* Text block
SUMMARY OF THE PRINCIPAL TERMS OF THE NEW SHARE OPTION SCHEME

APPENDIX

The following is a summary of the principal terms of the New Share Option Scheme proposed to be approved at the Extraordinary General Meeting. This summary does not form part of, nor is it intended to be part of the rules of the New Share Option Scheme and it should not be taken as affecting the interpretation of the rules of the New Share Option Scheme:

1. PURPOSE

  • 1.1 The purpose of the New Share Option Scheme is to provide incentives or rewards to Participants for their contribution to the Group and/or to enable the Group to recruit and retain high calibre employees and attract human resources that are available to the Group.

  • 1.2 The New Share Option Scheme will give the Participants an opportunity to have a personal stake in the Company and will help achieve the following objectives:

  • (i) motivate the Participants to optimise their performance and efficiency; and

  • (ii) attract and retain the Participants whose contributions are important to the long-term growth and profitability of the Group.

2. CONDITIONS

The New Share Option Scheme shall take effect subject to the following conditions:

  • (i) the passing of an ordinary resolution to approve the adoption of the New Share Option Scheme by the Shareholders in the Extraordinary General Meeting and authorising the Board to grant Options to subscribe for Shares hereunder and to allot and issue Shares pursuant to the exercise of any Options granted under the New Share Option Scheme; and

  • (ii) the Listing Committee of the Stock Exchange granting the approval for the listing of, and permission to deal in, any Shares to be issued pursuant to the exercise of any Options granted under the New Share Option Scheme.

* Using the information
1. Answer these questions from the share option scheme summary, giving each answer on its own line marked with its letter.
(a) At what meeting is the New Share Option Scheme proposed to be approved?
(b) What kind of resolution must the Shareholders pass to approve the scheme's adoption?
(c) Which body must approve the listing of Shares issued when Options are exercised?
2. According to the share option scheme summary, what three actions would the ordinary resolution authorize the Board to take? List them all.
3. Summarize the share option scheme summary in two sentences.

* Collected data
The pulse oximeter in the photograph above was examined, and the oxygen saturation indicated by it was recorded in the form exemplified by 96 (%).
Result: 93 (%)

* Responses per task
1.
(a) The Extraordinary General Meeting.
(b) An ordinary resolution.
(c) The Listing Committee of the Stock Exchange.

2.
- Grant Options to subscribe for Shares
- Allot Shares pursuant to the exercise of Options granted under the scheme
- Issue Shares pursuant to the exercise of Options granted under the scheme

3. The New Share Option Scheme aims to reward Participants for their contribution to the Group, help the Group recruit and retain high calibre employees, and give Participants a personal stake in the Company. It takes effect only if the Shareholders pass an ordinary resolution at the Extraordinary General Meeting and the Listing Committee of the Stock Exchange approves the listing of Shares issued on the exercise of Options.